GEORGE L. PROCTOR, Bankruptcy Judge.

The trial in this adversary proceeding was held on May 3, 1989 and June 15, 1989. Upon the evidence, the Court makes the following Findings of Fact and Conclusions of Law:

FINDINGS OF FACT

The debtors/defendants filed their petition for relief under Chapter 7 of the Bankruptcy Code on June 17, 1988.

On July 13, 1988, plaintiff filed a complaint objecting to the defendant’s discharge pursuant to 11 U.S.C. § 727(a)(2)(A) & (a)(4), alleging that defendant Carol J. Moore intended to hinder, delay or defraud creditors or the trustee by concealing property owned by her by failing to disclose ownership of fifty shares of stock (representing 50% of the outstanding stock) in the Fort Caroline Learning Tree (Learning Tree) and that she knowingly and fraudulently made a false oath or account in the case by failing to disclose such ownership.

The complaint additionally alleges that defendant/debtor Gerald T. Moore, husband of Carol Moore,'had transferred property of his estate within one year prior to the filing of the petition with the intent to hinder, delay or defraud creditors by surrendering fifty (50) shares of common stock in the Learning Tree and by trading his automobile toward the purchase of a corporate vehicle. It was also alleged that he had knowingly and fraudulently made false oaths or accounts in the case by failing to disclose in his Statement of Financial Affairs these transfers.

Gerald Moore is a pastor and his wife operates the Learning Tree, a child day care center located on church grounds. Initially the child care center was owned as a proprietorship by both defendants but was later incorporated with the Defendants each taking fifty shares of stock. There were no other stockholders.

Learning Center has been in existence’ since 1985 and for the last two years has grossed approximately $200,000.00 without showing a profit. Gerald Moore did not receive any salary or stock dividends as an officer. Carol Moore earns an annual salary of $19,000.00. It employs seventeen and enrolls approximately 75 children.

The assets of Learning Tree consist of a time share condominium in Palm Coast, Florida, for one week per year, valued at $9,000 subject to a $7,000 mortgage; and $750 worth of tables, books, and chalkboards valued at $750.00.

It also owns a 1988 Mercury automobile valued at $14,000 subject to a purchase money indebtedness of $15,000. It was toward the purchase of this automobile that Gerald Moore traded his 1984 Oldsmobile (valued at $4,935.17) in March of 1988. Although the payments on the automobile note are maintained by Learning Tree, Mr. Moore pays for the gasoline and maintenance. The transfer of Mr. Moore’s car toward the purchase of the corporate automobile was not reflected in the schedules. It was clear from the testimony that the automobile was for Gerald Moore’s personal use and any use for corporate purposes was incidental.
--------
*Set tasks*
• a. Write out the bankruptcy opinion word for word from "The assets of" up to and including "purposes was incidental.".
• b. Continue the bankruptcy opinion from its final sentence onward.

*Data lines*
--------
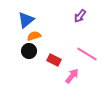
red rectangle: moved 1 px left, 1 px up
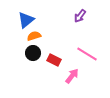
--------
*Outputs in order*
• a.
The assets of Learning Tree consist of a time share condominium in Palm Coast, Florida, for one week per year, valued at $9,000 subject to a $7,000 mortgage; and $750 worth of tables, books, and chalkboards valued at $750.00.

It also owns a 1988 Mercury automobile valued at $14,000 subject to a purchase money indebtedness of $15,000. It was toward the purchase of this automobile that Gerald Moore traded his 1984 Oldsmobile (valued at $4,935.17) in March of 1988. Although the payments on the automobile note are maintained by Learning Tree, Mr. Moore pays for the gasoline and maintenance. The transfer of Mr. Moore’s car toward the purchase of the corporate automobile was not reflected in the schedules. It was clear from the testimony that the automobile was for Gerald Moore’s personal use and any use for corporate purposes was incidental.

• b.
On February 22, 1988, Gerald Moore resigned his position as an officer of Learning Tree stating that the Board of Elders of the church requested that he sever all ties with the corporation to eliminate liability. Gerald Moore surrendered his fifty shares of stock to the corporation by delivery to Carol Moore with his letter of resignation, but the certificates were never formally assigned back to the corporation. However, fifty shares were subsequently issued to G. Thomas Moore, the son of the debtor. No consideration was paid for either of these stock transfers.

In May of 1988, the Debtors arranged for a friend to pay off all of their credit card debt.

The only unsecured debts scheduled were those to the plaintiff, the business lease, advertising debt, and the personal loan that paid off the credit cards. The schedules and statement of affairs did not disclose the transfers of the Oldsmobile or stock by Gerald Moore or the ownership of the corporate stock by Carol Moore.

At trial, Carol Moore testified that she “forgot” she owned the Learning Tree and inadvertently left the stock off the schedules.

CONCLUSIONS OF LAW

Discharge of a debtor in Chapter 7 is governed by Section 727 of the Bankruptcy Code. A debtor is entitled to discharge unless he or she intentionally engages in fraudulent or improper acts. Section 727(a)(2)(A) provides in relevant part as follows:

(a) The Court shall grant the debtor a discharge unless:
(2) The debtor, with intent to hinder, delay or defraud a creditor or an officer of the estate charged with custody of property under this title, has transferred, removed, destroyed, mutilated or concealed (A) Property of the debtor within one year before the date of filing the peti-tion_

Similarly, Section 727(a)(4) denies a discharge to any debtor who "... knowingly and fraudulently, in or in connection with the case ... made a false oath or account.”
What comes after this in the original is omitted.